[Saved data entries]
►
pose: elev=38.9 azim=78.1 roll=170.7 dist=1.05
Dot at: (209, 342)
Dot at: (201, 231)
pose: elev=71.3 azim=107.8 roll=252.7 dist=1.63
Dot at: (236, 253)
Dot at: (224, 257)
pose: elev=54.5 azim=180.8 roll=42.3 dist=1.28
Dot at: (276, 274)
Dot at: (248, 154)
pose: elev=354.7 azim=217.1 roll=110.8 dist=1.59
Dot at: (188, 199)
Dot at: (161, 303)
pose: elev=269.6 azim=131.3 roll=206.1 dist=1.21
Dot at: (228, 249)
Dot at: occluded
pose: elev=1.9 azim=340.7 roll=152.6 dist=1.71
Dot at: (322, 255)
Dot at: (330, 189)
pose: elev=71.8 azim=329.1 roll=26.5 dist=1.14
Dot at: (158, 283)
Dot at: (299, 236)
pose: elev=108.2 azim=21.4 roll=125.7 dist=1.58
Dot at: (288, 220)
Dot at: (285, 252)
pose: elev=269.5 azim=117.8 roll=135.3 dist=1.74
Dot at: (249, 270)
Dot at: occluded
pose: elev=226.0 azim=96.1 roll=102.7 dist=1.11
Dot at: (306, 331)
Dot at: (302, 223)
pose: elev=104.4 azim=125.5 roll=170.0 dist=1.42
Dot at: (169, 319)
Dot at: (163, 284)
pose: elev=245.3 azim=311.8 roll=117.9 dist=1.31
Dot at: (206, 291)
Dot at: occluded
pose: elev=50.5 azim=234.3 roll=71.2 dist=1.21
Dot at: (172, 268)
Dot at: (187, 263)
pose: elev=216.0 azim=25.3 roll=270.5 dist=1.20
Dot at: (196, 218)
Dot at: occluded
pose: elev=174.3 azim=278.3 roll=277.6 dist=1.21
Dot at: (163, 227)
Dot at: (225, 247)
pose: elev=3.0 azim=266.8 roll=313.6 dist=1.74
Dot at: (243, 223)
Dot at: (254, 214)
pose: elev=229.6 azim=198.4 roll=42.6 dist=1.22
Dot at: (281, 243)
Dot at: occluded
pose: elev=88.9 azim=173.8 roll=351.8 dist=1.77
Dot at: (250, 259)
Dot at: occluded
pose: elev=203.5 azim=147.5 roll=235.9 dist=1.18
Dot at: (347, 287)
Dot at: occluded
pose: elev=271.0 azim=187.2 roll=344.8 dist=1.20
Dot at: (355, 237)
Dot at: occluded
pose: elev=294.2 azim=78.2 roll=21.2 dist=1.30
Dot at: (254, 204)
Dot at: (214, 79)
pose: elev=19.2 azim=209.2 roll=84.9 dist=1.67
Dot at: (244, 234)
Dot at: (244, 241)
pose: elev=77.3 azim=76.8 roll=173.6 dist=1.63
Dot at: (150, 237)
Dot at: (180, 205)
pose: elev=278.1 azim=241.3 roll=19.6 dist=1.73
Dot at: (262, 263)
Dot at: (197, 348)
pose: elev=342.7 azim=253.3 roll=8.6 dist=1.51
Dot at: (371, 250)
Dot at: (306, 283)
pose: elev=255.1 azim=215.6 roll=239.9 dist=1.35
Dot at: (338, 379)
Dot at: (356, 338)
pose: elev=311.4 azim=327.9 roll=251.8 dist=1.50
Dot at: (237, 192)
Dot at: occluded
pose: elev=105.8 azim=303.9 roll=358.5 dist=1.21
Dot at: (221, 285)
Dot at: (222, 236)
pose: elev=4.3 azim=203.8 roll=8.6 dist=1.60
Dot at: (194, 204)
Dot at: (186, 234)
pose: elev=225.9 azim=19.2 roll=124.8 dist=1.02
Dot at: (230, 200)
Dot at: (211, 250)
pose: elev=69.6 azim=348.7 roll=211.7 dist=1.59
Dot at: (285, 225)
◄
-- What the task asks --
Write out the lines above, starting with the line that contains "pose: elev=1.9 azim=340.7" and going on through the line that contains "Dot at: (214, 79)".

-- Answer to the task --
pose: elev=1.9 azim=340.7 roll=152.6 dist=1.71
Dot at: (322, 255)
Dot at: (330, 189)
pose: elev=71.8 azim=329.1 roll=26.5 dist=1.14
Dot at: (158, 283)
Dot at: (299, 236)
pose: elev=108.2 azim=21.4 roll=125.7 dist=1.58
Dot at: (288, 220)
Dot at: (285, 252)
pose: elev=269.5 azim=117.8 roll=135.3 dist=1.74
Dot at: (249, 270)
Dot at: occluded
pose: elev=226.0 azim=96.1 roll=102.7 dist=1.11
Dot at: (306, 331)
Dot at: (302, 223)
pose: elev=104.4 azim=125.5 roll=170.0 dist=1.42
Dot at: (169, 319)
Dot at: (163, 284)
pose: elev=245.3 azim=311.8 roll=117.9 dist=1.31
Dot at: (206, 291)
Dot at: occluded
pose: elev=50.5 azim=234.3 roll=71.2 dist=1.21
Dot at: (172, 268)
Dot at: (187, 263)
pose: elev=216.0 azim=25.3 roll=270.5 dist=1.20
Dot at: (196, 218)
Dot at: occluded
pose: elev=174.3 azim=278.3 roll=277.6 dist=1.21
Dot at: (163, 227)
Dot at: (225, 247)
pose: elev=3.0 azim=266.8 roll=313.6 dist=1.74
Dot at: (243, 223)
Dot at: (254, 214)
pose: elev=229.6 azim=198.4 roll=42.6 dist=1.22
Dot at: (281, 243)
Dot at: occluded
pose: elev=88.9 azim=173.8 roll=351.8 dist=1.77
Dot at: (250, 259)
Dot at: occluded
pose: elev=203.5 azim=147.5 roll=235.9 dist=1.18
Dot at: (347, 287)
Dot at: occluded
pose: elev=271.0 azim=187.2 roll=344.8 dist=1.20
Dot at: (355, 237)
Dot at: occluded
pose: elev=294.2 azim=78.2 roll=21.2 dist=1.30
Dot at: (254, 204)
Dot at: (214, 79)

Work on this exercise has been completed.